== Recorded data

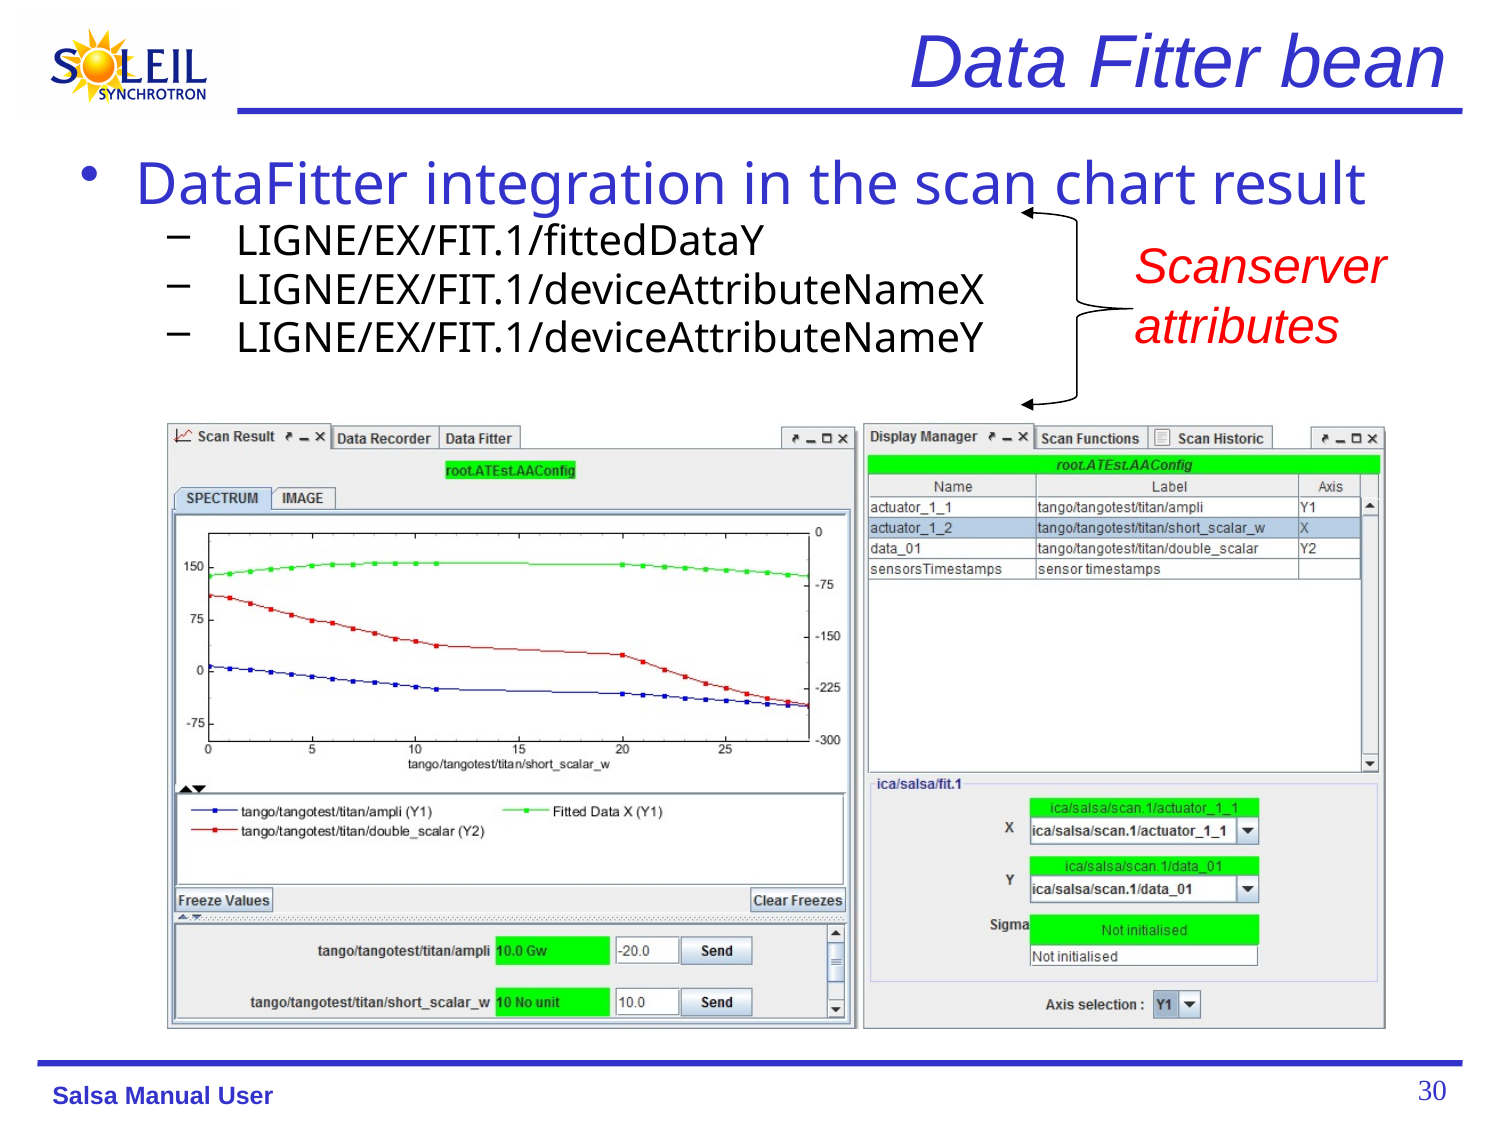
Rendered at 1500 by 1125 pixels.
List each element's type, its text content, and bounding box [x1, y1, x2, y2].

slide_number 30 [1119, 1063, 1463, 1118]
list DataFitter integration in the scan chart result LIGNE/EX/FIT.1/fittedDataY LIGNE/EX/FIT.1/deviceAttributeNameX LIGNE/EX/FIT.1/deviceAttributeNameY [64, 152, 1463, 1015]
text_box Scanserver attributes [1119, 225, 1450, 361]
picture [166, 422, 1386, 1029]
title Data Fitter bean [237, 10, 1463, 106]
text_box [1020, 206, 1133, 411]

====

= Assigned task =
Leave out the pictures and output the rest of the records exactly.

= Answer box =
Rendered at 1500 by 1125 pixels.
List each element's type, its text content, and bounding box [x1, y1, x2, y2].

slide_number 30 [1119, 1063, 1463, 1118]
list DataFitter integration in the scan chart result LIGNE/EX/FIT.1/fittedDataY LIGNE/EX/FIT.1/deviceAttributeNameX LIGNE/EX/FIT.1/deviceAttributeNameY [64, 152, 1463, 1015]
text_box Scanserver attributes [1119, 225, 1450, 361]
picture [166, 422, 1386, 1029]
title Data Fitter bean [237, 10, 1463, 106]
text_box [1020, 206, 1133, 411]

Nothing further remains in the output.